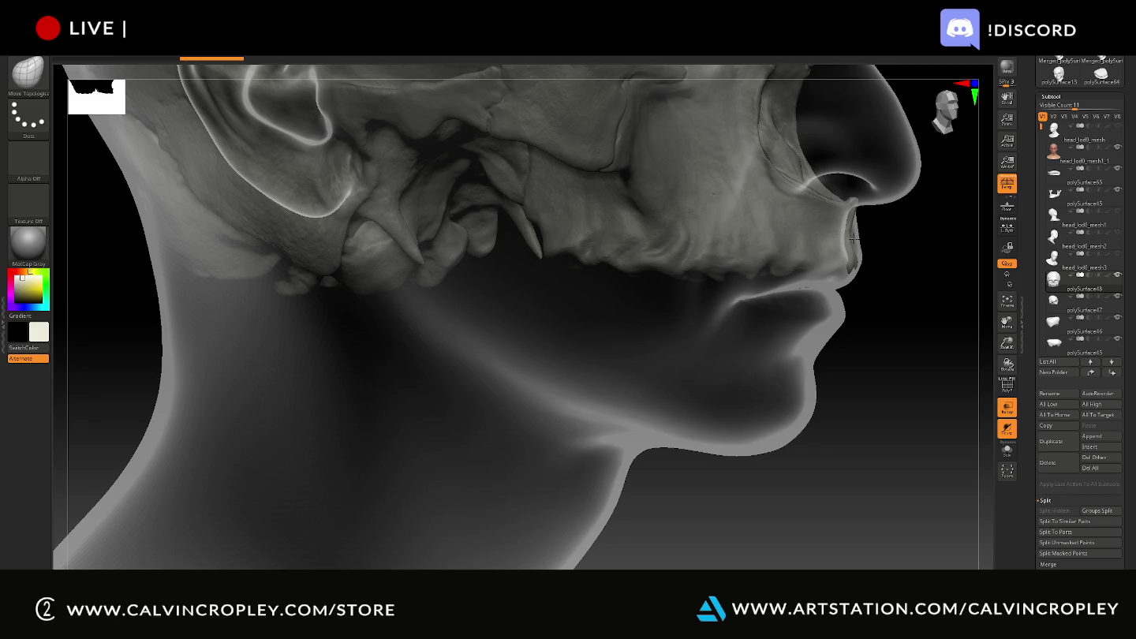
- Soften the creases at both mouth corners and reshape the lips and upper lip below the nose
mouse_move(948, 284)
mouse_down()
mouse_move(926, 300)
mouse_move(483, 306)
mouse_move(718, 285)
mouse_up()
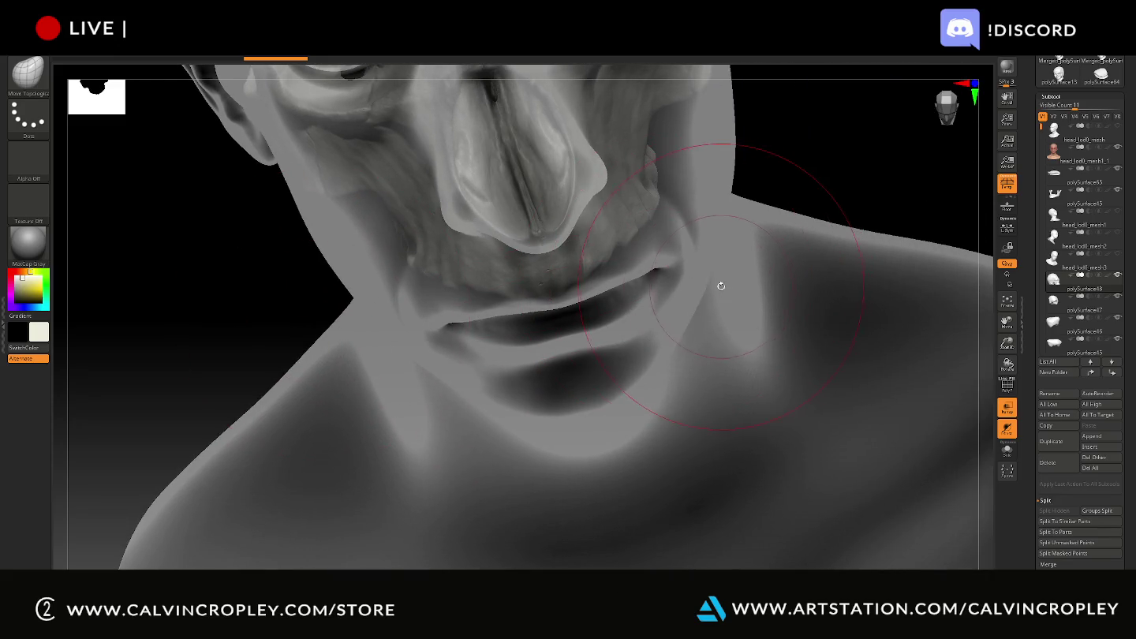
shift+drag(654, 220, 658, 241)
mouse_move(454, 254)
shift+mouse_down()
mouse_move(462, 280)
mouse_move(437, 274)
mouse_move(428, 291)
shift+mouse_up()
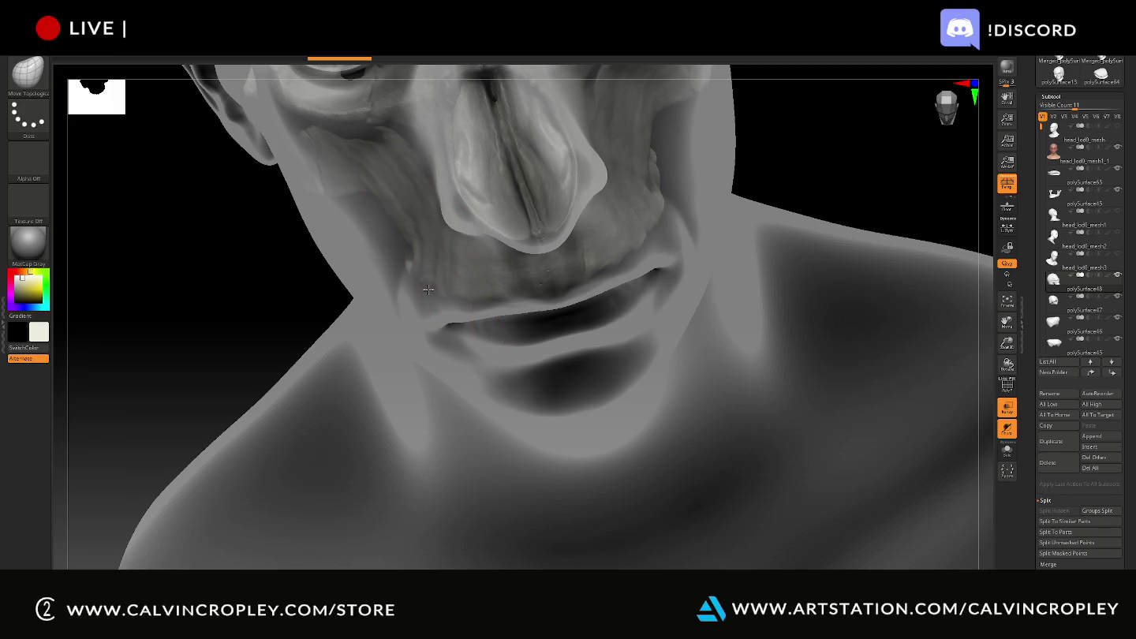
mouse_move(291, 305)
mouse_down()
mouse_move(293, 256)
mouse_move(710, 324)
mouse_up()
• • • •
§ **Directions for this task**:
In the entries above, find lines with "shift" and copy each.

§ **Task output**:
shift+drag(654, 220, 658, 241)
shift+mouse_down()
shift+mouse_up()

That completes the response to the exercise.